*SUPPLIED INFORMATION*
------------------------------------------------------------------------

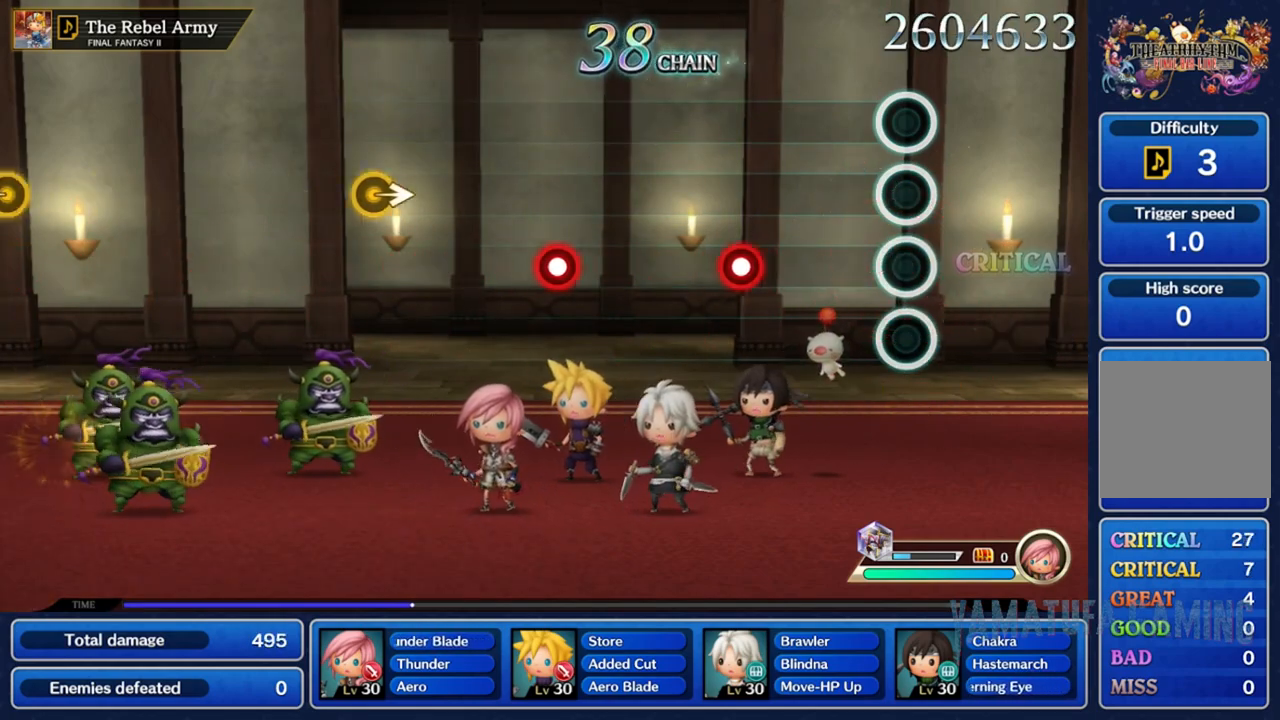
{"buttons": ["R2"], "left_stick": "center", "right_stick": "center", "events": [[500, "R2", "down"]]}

------------------------------------------------------------------------

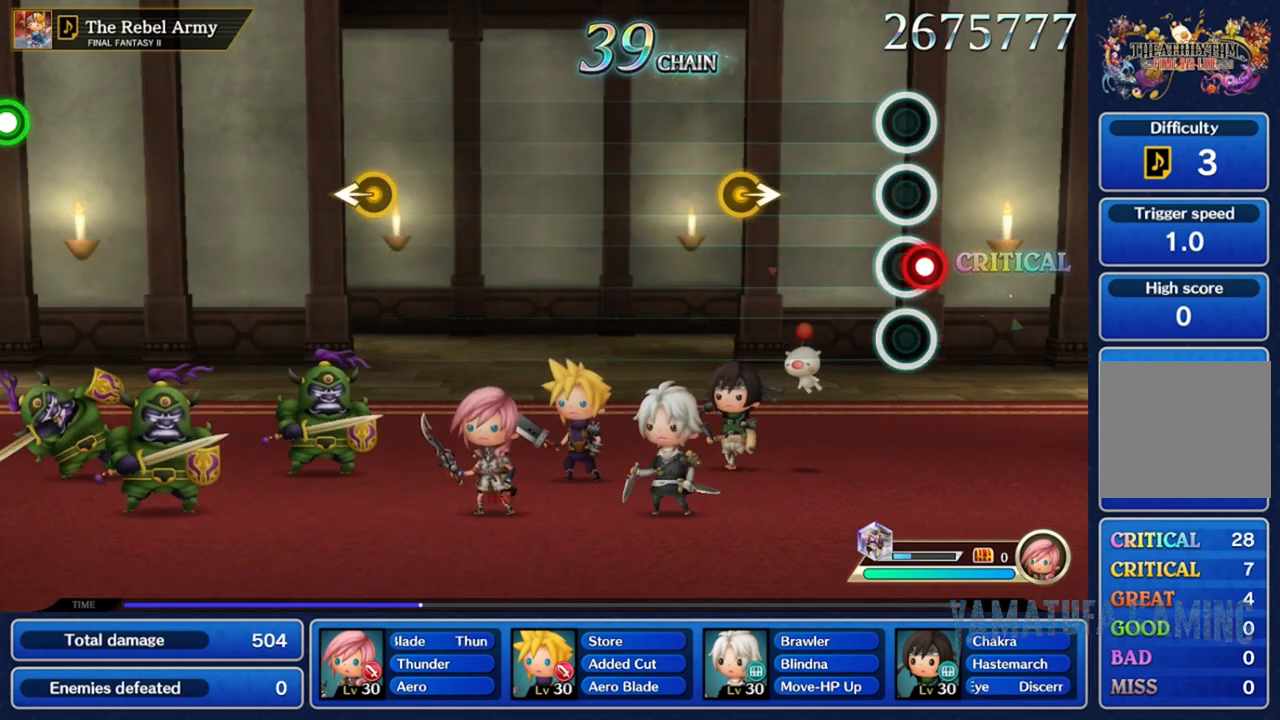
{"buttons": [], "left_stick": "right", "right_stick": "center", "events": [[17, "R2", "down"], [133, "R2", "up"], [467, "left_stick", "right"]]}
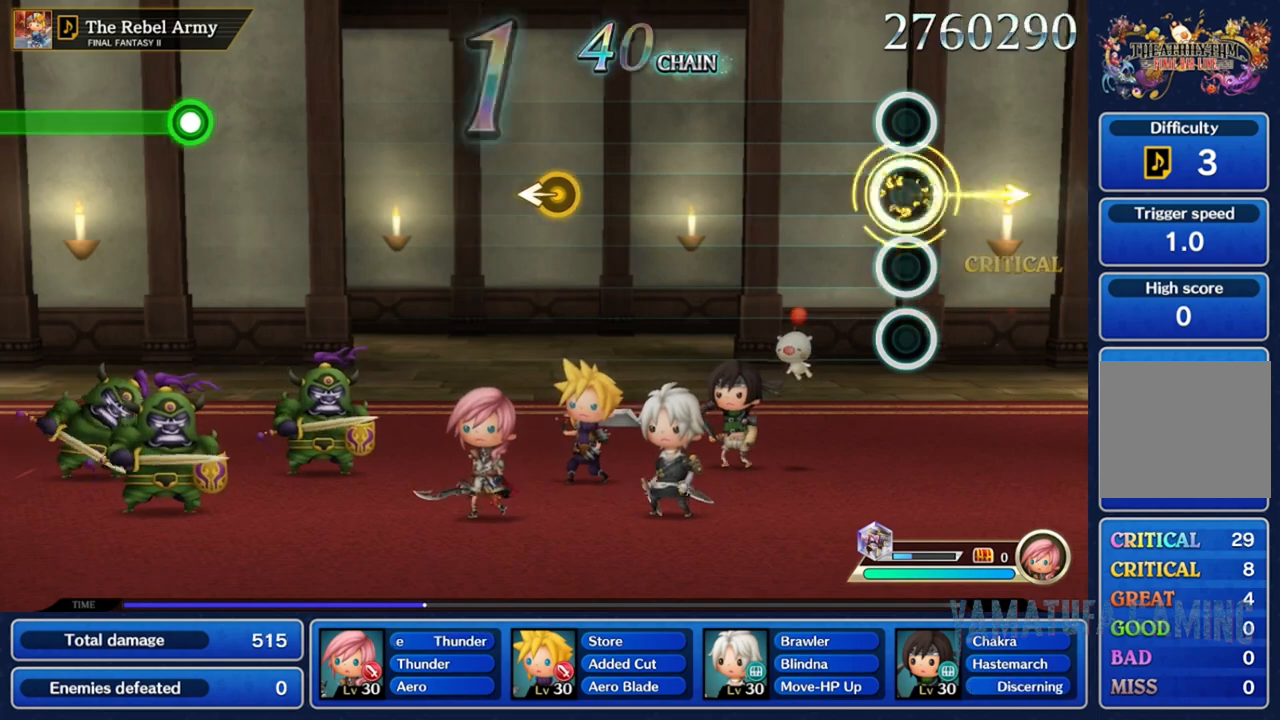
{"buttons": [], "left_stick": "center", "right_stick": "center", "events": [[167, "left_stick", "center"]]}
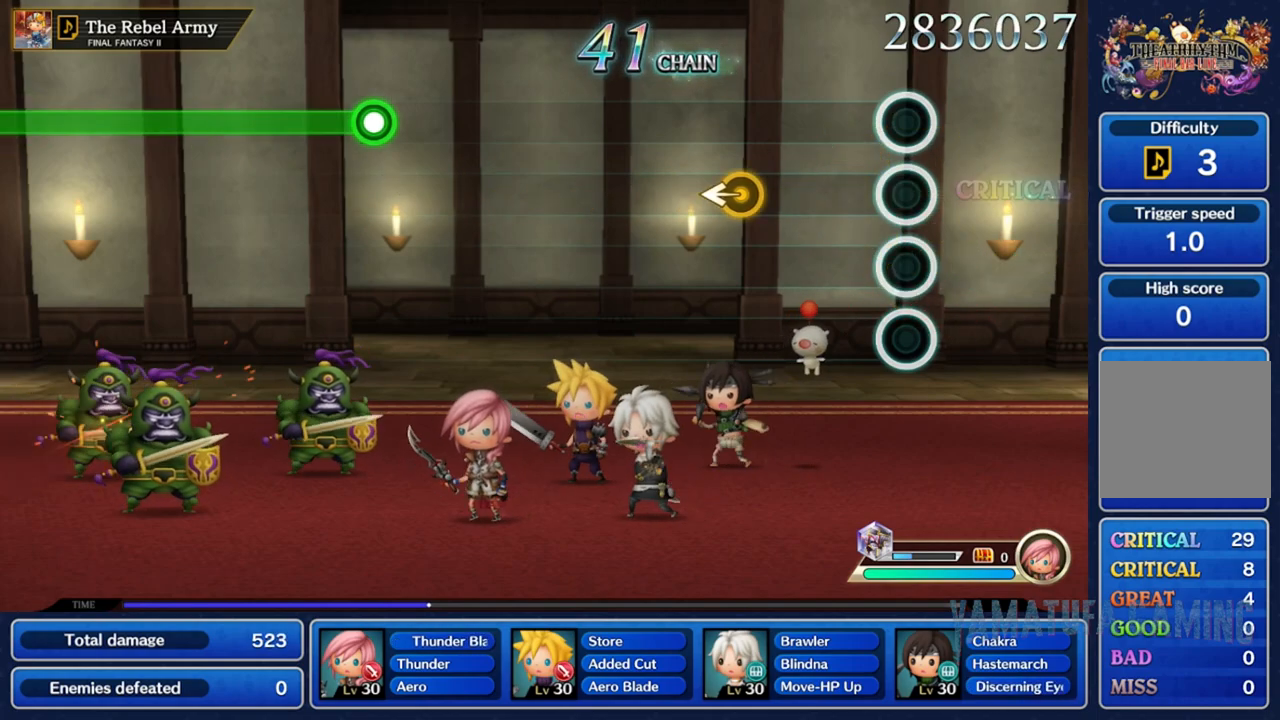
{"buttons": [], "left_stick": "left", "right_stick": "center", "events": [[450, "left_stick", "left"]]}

------------------------------------------------------------------------

*TASK OBJECTIVE*
The required answer is each line of the data in which the word "down" appears.

*TASK RESPONSE*
{"buttons": ["R2"], "left_stick": "center", "right_stick": "center", "events": [[500, "R2", "down"]]}
{"buttons": [], "left_stick": "right", "right_stick": "center", "events": [[17, "R2", "down"], [133, "R2", "up"], [467, "left_stick", "right"]]}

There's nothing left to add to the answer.